Objectives: This study sought to examine the ability of left ventricular (LV) global longitudinal strain (GLS) to assess disease severity in patients with chronic systolic heart failure (HF).
Background: Left ventricular GLS is a sensitive measure of LV mechanics. Its relationship with standard clinical markers and long-term adverse events in chronic systolic HF is not well established.
Methods: In 194 chronic systolic HF patients, we performed comprehensive echocardiography with assessment of GLS by velocity vector imaging averaged from apical 4-chamber and 2-chamber views. Death, cardiac transplantation, and HF hospitalization were tracked for 5 years.

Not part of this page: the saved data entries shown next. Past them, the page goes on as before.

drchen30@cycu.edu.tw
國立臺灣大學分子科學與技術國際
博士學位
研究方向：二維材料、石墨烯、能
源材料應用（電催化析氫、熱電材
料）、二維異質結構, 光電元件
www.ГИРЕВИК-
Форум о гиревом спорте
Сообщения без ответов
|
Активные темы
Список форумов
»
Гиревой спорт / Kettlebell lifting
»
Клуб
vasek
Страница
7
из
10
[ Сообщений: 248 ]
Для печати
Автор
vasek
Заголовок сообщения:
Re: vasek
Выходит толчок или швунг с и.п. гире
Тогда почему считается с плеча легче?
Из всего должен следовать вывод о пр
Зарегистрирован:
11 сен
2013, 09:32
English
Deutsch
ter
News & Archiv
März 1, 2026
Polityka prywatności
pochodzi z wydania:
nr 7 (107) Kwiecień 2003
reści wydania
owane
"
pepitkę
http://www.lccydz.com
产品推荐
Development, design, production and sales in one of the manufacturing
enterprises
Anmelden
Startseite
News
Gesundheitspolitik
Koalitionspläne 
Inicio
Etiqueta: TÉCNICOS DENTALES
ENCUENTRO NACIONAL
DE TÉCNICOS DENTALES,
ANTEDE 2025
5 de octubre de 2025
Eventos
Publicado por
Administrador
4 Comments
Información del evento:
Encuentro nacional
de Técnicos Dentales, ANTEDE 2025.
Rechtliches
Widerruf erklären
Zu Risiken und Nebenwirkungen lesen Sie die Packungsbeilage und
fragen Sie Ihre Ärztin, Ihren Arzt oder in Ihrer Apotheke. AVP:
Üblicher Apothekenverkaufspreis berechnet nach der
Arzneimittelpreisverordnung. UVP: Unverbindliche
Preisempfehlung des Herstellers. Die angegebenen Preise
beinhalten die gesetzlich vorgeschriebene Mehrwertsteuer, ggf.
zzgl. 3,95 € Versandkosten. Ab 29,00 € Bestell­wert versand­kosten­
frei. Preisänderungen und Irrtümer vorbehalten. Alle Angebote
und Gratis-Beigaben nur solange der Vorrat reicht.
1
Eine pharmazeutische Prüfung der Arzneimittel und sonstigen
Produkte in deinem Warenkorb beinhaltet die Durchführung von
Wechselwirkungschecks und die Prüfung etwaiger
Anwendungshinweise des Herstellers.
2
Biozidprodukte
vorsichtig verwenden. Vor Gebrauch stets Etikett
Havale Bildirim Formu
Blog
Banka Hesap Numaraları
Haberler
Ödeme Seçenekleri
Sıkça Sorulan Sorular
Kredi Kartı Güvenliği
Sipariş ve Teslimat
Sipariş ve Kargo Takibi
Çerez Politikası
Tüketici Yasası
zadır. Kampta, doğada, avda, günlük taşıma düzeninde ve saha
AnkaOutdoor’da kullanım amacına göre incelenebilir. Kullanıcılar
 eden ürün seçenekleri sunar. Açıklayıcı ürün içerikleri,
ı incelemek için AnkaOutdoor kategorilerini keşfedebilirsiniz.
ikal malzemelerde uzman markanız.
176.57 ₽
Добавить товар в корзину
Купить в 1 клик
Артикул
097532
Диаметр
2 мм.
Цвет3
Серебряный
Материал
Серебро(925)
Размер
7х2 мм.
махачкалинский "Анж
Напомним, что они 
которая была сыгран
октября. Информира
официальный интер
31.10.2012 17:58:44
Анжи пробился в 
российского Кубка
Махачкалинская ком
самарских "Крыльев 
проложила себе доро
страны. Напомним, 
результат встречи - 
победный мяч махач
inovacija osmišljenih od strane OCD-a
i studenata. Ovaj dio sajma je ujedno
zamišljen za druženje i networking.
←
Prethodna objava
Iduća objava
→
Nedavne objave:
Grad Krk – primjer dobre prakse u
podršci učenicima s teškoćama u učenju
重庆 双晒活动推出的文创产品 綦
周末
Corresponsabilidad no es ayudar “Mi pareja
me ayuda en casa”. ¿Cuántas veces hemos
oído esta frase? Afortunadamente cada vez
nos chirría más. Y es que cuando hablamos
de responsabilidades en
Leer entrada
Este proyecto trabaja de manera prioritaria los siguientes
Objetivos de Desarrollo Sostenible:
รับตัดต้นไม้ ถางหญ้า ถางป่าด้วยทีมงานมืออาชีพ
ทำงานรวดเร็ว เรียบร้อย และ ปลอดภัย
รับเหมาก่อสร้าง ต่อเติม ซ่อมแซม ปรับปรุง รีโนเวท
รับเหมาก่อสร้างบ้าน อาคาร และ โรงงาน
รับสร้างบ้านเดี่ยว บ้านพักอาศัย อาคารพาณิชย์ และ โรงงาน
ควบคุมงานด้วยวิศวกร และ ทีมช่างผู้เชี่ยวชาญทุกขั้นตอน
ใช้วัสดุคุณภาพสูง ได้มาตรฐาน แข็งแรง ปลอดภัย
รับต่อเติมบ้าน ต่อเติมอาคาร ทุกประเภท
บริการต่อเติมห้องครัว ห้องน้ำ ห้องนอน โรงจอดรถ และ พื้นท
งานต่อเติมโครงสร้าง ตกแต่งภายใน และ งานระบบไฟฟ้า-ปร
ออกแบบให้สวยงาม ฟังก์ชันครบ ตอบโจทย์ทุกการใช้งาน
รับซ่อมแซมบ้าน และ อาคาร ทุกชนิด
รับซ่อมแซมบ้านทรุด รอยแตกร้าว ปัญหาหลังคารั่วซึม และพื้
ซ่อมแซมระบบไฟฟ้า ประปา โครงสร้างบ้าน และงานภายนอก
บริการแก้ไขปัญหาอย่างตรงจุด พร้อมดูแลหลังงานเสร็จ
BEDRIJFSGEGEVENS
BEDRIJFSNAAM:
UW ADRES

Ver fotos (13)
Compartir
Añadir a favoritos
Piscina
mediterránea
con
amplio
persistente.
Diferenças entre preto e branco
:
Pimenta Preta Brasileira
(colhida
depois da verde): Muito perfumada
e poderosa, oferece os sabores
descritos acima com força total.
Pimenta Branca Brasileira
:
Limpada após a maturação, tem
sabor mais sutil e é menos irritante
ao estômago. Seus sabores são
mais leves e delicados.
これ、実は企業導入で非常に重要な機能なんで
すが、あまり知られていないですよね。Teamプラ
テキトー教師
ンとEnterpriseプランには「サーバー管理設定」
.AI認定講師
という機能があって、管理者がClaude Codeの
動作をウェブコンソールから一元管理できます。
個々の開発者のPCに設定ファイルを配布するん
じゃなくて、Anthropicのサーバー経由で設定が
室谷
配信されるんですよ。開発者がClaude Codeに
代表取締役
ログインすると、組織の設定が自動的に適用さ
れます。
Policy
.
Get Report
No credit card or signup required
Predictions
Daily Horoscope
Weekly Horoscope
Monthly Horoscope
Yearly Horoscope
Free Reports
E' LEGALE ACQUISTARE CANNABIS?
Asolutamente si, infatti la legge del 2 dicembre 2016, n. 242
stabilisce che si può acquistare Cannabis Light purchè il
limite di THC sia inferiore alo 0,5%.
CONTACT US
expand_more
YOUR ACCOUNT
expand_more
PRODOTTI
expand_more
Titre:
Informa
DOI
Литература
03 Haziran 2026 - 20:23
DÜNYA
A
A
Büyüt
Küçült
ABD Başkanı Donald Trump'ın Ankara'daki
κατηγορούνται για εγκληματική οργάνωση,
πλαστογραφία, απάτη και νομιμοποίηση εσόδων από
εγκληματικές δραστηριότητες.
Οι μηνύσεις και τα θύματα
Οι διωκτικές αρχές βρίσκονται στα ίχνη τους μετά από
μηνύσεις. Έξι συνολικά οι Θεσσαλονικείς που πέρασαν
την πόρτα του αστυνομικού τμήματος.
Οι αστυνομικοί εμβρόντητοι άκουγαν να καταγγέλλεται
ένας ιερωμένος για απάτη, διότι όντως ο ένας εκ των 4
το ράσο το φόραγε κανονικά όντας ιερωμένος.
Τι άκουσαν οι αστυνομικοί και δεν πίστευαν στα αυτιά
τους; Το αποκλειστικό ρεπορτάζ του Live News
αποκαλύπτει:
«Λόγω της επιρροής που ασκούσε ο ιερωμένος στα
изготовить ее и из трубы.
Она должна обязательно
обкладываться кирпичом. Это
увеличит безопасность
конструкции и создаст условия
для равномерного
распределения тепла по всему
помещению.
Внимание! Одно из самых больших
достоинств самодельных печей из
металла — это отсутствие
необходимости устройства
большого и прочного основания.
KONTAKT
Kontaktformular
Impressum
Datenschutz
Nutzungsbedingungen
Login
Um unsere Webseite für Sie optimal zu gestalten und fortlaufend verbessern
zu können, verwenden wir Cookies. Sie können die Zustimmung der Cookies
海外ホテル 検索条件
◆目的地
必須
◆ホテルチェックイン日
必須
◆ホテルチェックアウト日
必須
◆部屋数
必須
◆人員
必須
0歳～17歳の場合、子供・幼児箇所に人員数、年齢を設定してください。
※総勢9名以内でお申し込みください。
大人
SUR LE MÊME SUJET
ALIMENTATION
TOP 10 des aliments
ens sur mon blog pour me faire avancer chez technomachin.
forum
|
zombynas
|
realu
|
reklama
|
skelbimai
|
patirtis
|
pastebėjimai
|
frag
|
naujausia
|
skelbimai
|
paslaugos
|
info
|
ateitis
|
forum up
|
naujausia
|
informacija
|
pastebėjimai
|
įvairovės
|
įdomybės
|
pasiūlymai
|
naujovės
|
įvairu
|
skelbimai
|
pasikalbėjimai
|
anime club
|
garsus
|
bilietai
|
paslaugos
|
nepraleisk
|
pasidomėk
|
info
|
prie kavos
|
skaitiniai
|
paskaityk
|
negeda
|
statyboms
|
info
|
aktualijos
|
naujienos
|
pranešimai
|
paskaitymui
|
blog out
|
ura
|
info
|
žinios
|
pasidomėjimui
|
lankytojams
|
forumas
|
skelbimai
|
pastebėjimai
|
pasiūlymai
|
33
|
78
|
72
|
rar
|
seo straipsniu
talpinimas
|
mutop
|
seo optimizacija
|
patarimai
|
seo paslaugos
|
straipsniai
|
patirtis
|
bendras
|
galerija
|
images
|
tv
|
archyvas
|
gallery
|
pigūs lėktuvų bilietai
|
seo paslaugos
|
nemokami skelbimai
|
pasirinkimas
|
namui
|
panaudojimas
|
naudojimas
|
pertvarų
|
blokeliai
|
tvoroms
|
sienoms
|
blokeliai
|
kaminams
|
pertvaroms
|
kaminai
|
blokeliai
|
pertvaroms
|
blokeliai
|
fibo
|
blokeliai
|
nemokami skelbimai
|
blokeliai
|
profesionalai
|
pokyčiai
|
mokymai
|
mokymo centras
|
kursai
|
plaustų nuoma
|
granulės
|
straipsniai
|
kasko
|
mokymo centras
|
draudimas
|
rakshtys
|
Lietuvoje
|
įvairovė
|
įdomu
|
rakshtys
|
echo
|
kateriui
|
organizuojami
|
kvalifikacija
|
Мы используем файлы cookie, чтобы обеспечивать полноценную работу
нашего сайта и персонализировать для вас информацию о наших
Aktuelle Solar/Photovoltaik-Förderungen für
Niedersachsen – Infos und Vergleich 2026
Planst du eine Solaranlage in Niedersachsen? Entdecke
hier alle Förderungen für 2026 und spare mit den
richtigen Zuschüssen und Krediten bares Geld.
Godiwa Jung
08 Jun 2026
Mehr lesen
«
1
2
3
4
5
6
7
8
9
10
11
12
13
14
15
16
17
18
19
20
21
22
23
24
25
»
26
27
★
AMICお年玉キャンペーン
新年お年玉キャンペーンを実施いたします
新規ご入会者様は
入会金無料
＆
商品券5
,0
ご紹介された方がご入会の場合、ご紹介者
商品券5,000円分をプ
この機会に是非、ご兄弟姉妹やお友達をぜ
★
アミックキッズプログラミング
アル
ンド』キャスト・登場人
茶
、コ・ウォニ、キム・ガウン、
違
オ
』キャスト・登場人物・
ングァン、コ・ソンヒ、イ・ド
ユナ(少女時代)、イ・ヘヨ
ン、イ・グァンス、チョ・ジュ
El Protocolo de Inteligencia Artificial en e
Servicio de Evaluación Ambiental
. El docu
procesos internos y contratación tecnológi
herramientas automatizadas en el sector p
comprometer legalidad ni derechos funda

Results: In our study cohort (age 57 ± 14 years, left ventricular ejection fraction [LVEF] 26 ± 6%, median N-terminal pro-B-type natriuretic peptide [NT-proBNP] 1,158 pg/ml), the mean GLS was -7.1 ± 3.3%. The GLS worsened with increasing New York Heart Association functional class (rank-sum p < 0.0001) and higher NT-proBNP (r = 0.42, p < 0.0001). The GLS correlated with LV cardiac structure (LV mass index: r = 0.35, p < 0.0001; LV end-diastolic volume index: r = 0.43, p < 0.0001) and LVEF (r = -0.66, p < 0.0001). A lower magnitude of GLS was associated with worsening LV diastolic function (E/e' septal: r = 0.33, p < 0.0001), right ventricular (RV) systolic function (RV s': r = -0.30, p < 0.0001), and RV diastolic function (RV e'/a': r = 0.16, p = 0.033). GLS predicted long-term adverse events (hazard ratio: 1.55, 95% confidence interval: 1.21 to 2.00; p < 0.001). Worsening strain (GLS ≥-6.95%) predicted adverse events after adjustment for age, sex, ischemic etiology, E/e' septal, and NT-proBNP (hazard ratio: 2.04, 95% confidence interval: 1.09 to 3.94; p = 0.025) and age, sex, ischemic etiology, and LVEF (hazard ratio: 2.15, 95% confidence interval: 1.19 to 4.02; p = 0.011).
Conclusions: In chronic systolic HF, worsening LV GLS is associated with more severe LV diastolic dysfunction and RV systolic and diastolic dysfunction, and provides incremental prognostic value to LVEF.